Being healthy is finally cool in football

By Will Vandervort.

There used to be a time in athletics that the way to get a guy to put on some weight was to put him on a milkshake diet – three-scoops of ice cream and whole milk. If he was an offensive lineman on the football team, maybe it was a trip to Mac’s where three double cheeseburgers a day usually did the trick.

If a guy needed to shred a few pounds, you starved him and made him run the stadium steps twice a day. All of those nomadic ways worked, but how good were those methods? From a long-term standpoint – they are not good at all.

But thanks to education, gaining a competitive edge and some good ole common sense, a healthy diet has become part of the program at major colleges all over the United States.

“It’s an edge you have to have. It’s part of the program,” Clemson head coach Dabo Swinney said. “We have a whole list in our approach. We want to have the total package. As we have all gotten educated over the years that is obviously one thing nobody used to pay attention too.”

Swinney started paying attention to it pretty early as a head coach. There were a few players on his team that needed to lose some weight and some that needed to gain weight. At the time, Dr. Loreto Jackson, Associate Athletic Director for Student Athlete Services, brought to the football program’s attention that there needed to be a full-time nutritionist on staff as part of the strength and conditioning program.

For a while, she helped in that capacity as she cleaned up some of the unhealthy habits the team was doing as a whole when it came to nutrition and getting a complete and balanced diet. She even took some cases on individually.

Though a health enthusiast herself, Dr. Jackson has no problems admitting she is not a trained nutritionist, but instead is a trained exercise physiologist. With her help and Swinney leading the way, Clemson hired Lisa Chan as the athletic department’s full-time nutritionist in October of 2012.

“It is a critical, critical edge as far as being competitively great that you have to have,” Swinney said.

Chan helps design and recommends optimal nutritional programs for student-athletes that help with performance, weight gain and weight loss.
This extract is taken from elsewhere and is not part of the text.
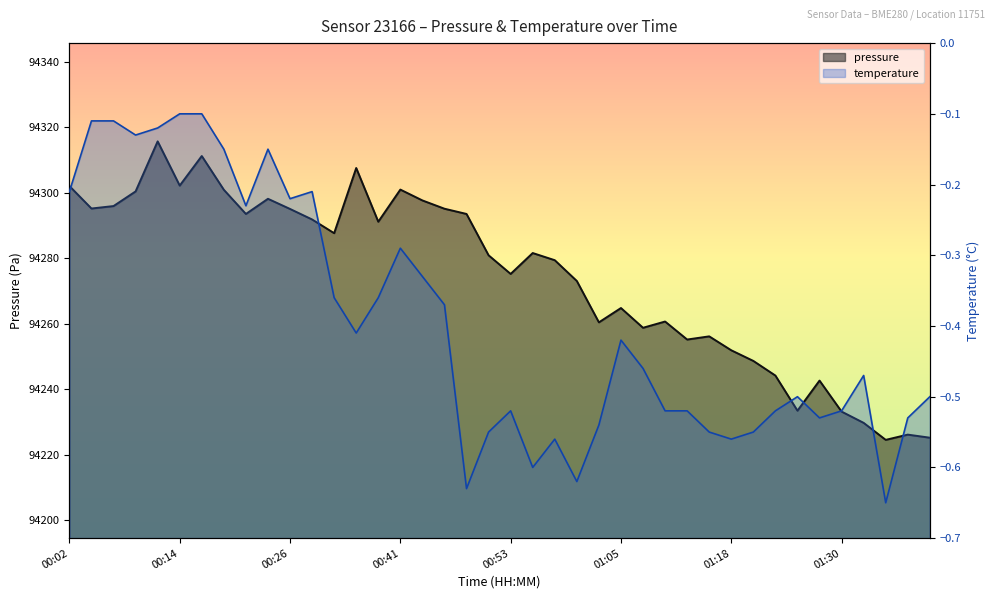

What are all the series names shown in the legend?

pressure, temperature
Her nutrition programs compliment the strength staffs’ training programs to enhance performance and body composition.

She also helps educate student-athletes on diet and nutrition choices away from the athletic district. In addition she plans menus, delivers and monitors the football training table and preseason meals.

When Chan first came on board, the players tried to fight her on everything when it came to their diet, but now—21 months later—her methods have helped players put on and take weight off in much healthier ways.

“Our guys have bought into that,” Swinney said. “In the beginning, our guys wanted to fight that, but now it’s cool to be nutritionally competent. They have to support each other in that regard.”

Being cool has allowed a guy like quarterback Cole Stoudt to go from 190-pounds his freshman year to 230 pounds this season.

“It’s different. I’m bigger. I had to make sure it was me for a second when I look in the mirror,” he joked. “When I came home my parents were shocked at how much I weighed and how much bigger I looked. It was kind of weird, but it was cool at the same time.”

Only eight months into the program, freshman quarterback Deshaun Watson has put on a healthy 20 pounds and is up to 204 pounds overall.

“Now that he is in college, he is getting all of this nutrition, he has all these people helping, he is bod podding – he is doing all this stuff,” Swinney said in regards to Watson’s weight. “That’s the culture we have. He is one of the guys that has bought into what he needed to do in order to build his body. He has done an excellent job.

“At 204 pounds, he does not even look like the same guy.”

Neither do guys like Kalon Davis, Tyrone Crowder and Spencer Region. All three guys weighed at or near 400 pounds when they got to Clemson, but as the dawn of 2014 season rises, all three guys sit at or around 330 pounds.

Swinney is especially proud of Region, who has had the hardest time in dealing with his weight. The 6-foot-4, Cullman Ala., native weighed 400 pounds when he first got to Clemson and in his first three years in the program he did not vary too far from it.

When the Tigers reported to training camp on Friday, Region weighed in at 333 pounds.

“I’m proud of him because he did what he has not done in three years and that is make a commitment and make a choice that he really wants it bad enough,” Swinney said. “There is nobody on this team I’m more proud of than Spencer Region.

“(Losing weight) is not easy to do. We all know how hard it is. We can probably all lose five pounds. It is hard to do. That guy was 400 pounds when he got here which was very disappointing when he got here, obviously. The difference between him and Crowder, Crowder came in here at 380. But within one year, and the commitment he had, he is where he needs to be. Spencer didn’t really buy into that and it took him some time, but it is better late than never – 333 pounds is the lightest he has ever been here.”

And it’s not just the weight Region has knocked off, but he has gained muscle mass, too.

“I think his bod pod is 250 pounds of muscle. He is just straight muscle from a composition standpoint,” Swinney said. “I’m proud of him. He almost has abs. It is unbelievable. He came in and didn’t have his shirt on and I think he had a two-pack.

“I’m proud of Spencer Region and hopefully that will transfer to the field. You know he had his best summer and that is something that will hopefully help him with his football career and finishing here, but also in life as he moves forward.”